Synovis Life Tech - WACC Analysis

Synovis Life Tech (Weighted Average Cost of Capital (WACC) Analysis)



Helpful Information for Synovis Life Tech's Analysis

What is the WACC Formula? Analyst use the WACC Discount Rate (weighted average cost of capital) to determine Synovis Life Tech's investment risk. WACC Formula = Cost of Equity (CAPM) * Common Equity + (Cost of Debt) * Total Debt. The result of this calculation is an essential input for the discounted cash flow (DCF) analysis for Synovis Life Tech. Value Investing Importance? This method is widely used by investment professionals to determine the correct price for investments in Synovis Life Tech before they make value investing decisions. This WACC analysis is used in Synovis Life Tech's discounted cash flow (DCF) valuation and see how the WACC calculation affect's Synovis Life Tech's company valuation.

WACC Analysis Information

1. The WACC (discount rate) calculation for Synovis Life Tech uses comparable companies to produce a single WACC (discount rate).

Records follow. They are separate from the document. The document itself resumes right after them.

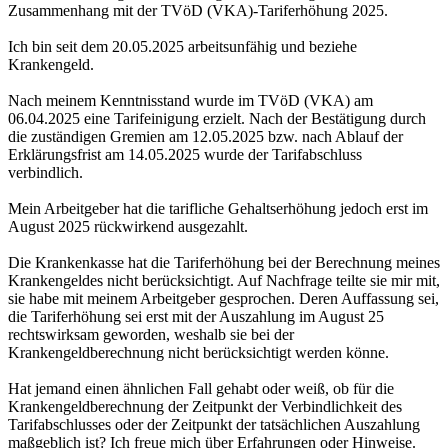
Zusammenhang mit der TVöD (VKA)-Tariferhöhung 2025.
Ich bin seit dem 20.05.2025 arbeitsunfähig und beziehe
Krankengeld.
Nach meinem Kenntnisstand wurde im TVöD (VKA) am
06.04.2025 eine Tarifeinigung erzielt. Nach der Bestätigung durch
die zuständigen Gremien am 12.05.2025 bzw. nach Ablauf der
Erklärungsfrist am 14.05.2025 wurde der Tarifabschluss
verbindlich.
Mein Arbeitgeber hat die tarifliche Gehaltserhöhung jedoch erst im
August 2025 rückwirkend ausgezahlt.
Die Krankenkasse hat die Tariferhöhung bei der Berechnung meines
Krankengeldes nicht berücksichtigt. Auf Nachfrage teilte sie mir mit,
sie habe mit meinem Arbeitgeber gesprochen. Deren Auffassung sei,
die Tariferhöhung sei erst mit der Auszahlung im August 25
rechtswirksam geworden, weshalb sie bei der
Krankengeldberechnung nicht berücksichtigt werden könne.
Hat jemand einen ähnlichen Fall gehabt oder weiß, ob für die
Krankengeldberechnung der Zeitpunkt der Verbindlichkeit des
Tarifabschlusses oder der Zeitpunkt der tatsächlichen Auszahlung
maßgeblich ist? Ich freue mich über Erfahrungen oder Hinweise.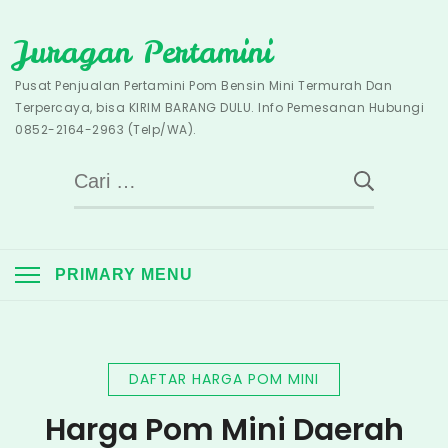
Skip
Juragan Pertamini
to
content
Pusat Penjualan Pertamini Pom Bensin Mini Termurah Dan
Terpercaya, bisa KIRIM BARANG DULU. Info Pemesanan Hubungi
0852-2164-2963 (Telp/WA).
Cari
untuk:
PRIMARY MENU
DAFTAR HARGA POM MINI
Harga Pom Mini Daerah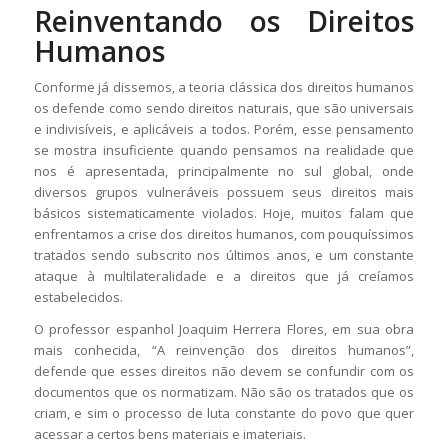
Reinventando os Direitos
Humanos
Conforme já dissemos, a teoria clássica dos direitos humanos
os defende como sendo direitos naturais, que são universais
e indivisíveis, e aplicáveis a todos. Porém, esse pensamento
se mostra insuficiente quando pensamos na realidade que
nos é apresentada, principalmente no sul global, onde
diversos grupos vulneráveis possuem seus direitos mais
básicos sistematicamente violados. Hoje, muitos falam que
enfrentamos a crise dos direitos humanos, com pouquíssimos
tratados sendo subscrito nos últimos anos, e um constante
ataque à multilateralidade e a direitos que já creíamos
estabelecidos.
O professor espanhol Joaquim Herrera Flores, em sua obra
mais conhecida, “A reinvenção dos direitos humanos”,
defende que esses direitos não devem se confundir com os
documentos que os normatizam. Não são os tratados que os
criam, e sim o processo de luta constante do povo que quer
acessar a certos bens materiais e imateriais.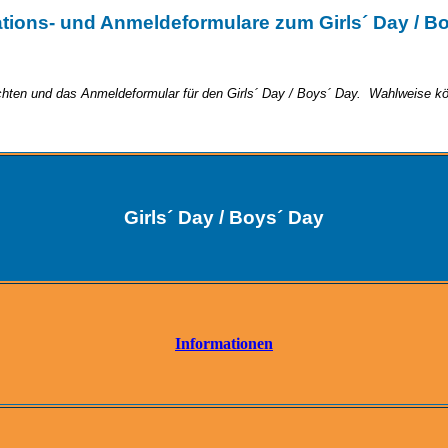
ations- und Anmeldeformulare zum Girls´ Day / B
chten und das Anmeldeformular für den Girls´ Day / Boys´ Day. Wahlweise kö
Girls´ Day / Boys´ Day
Informationen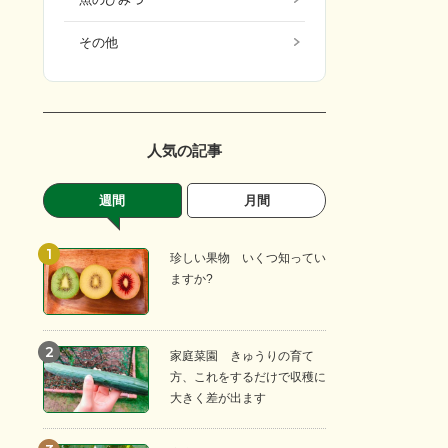
その他
人気の記事
週間
月間
珍しい果物 いくつ知ってい
ますか?
家庭菜園 きゅうりの育て
方、これをするだけで収穫に
大きく差が出ます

An industry average WACC (discount rate) is the most accurate for Synovis Life Tech over the long term. If there are any short-term differences between the industry WACC and Synovis Life Tech's WACC (discount rate), then Synovis Life Tech is more likely to revert to the industry WACC (discount rate) over the long term.

2. The WACC calculation uses the higher of Synovis Life Tech's WACC or the risk free rate, because no investment can have a cost of capital that is better than risk free. This situation may occur if the beta is negative and Synovis Life Tech uses a significant proportion of equity capital.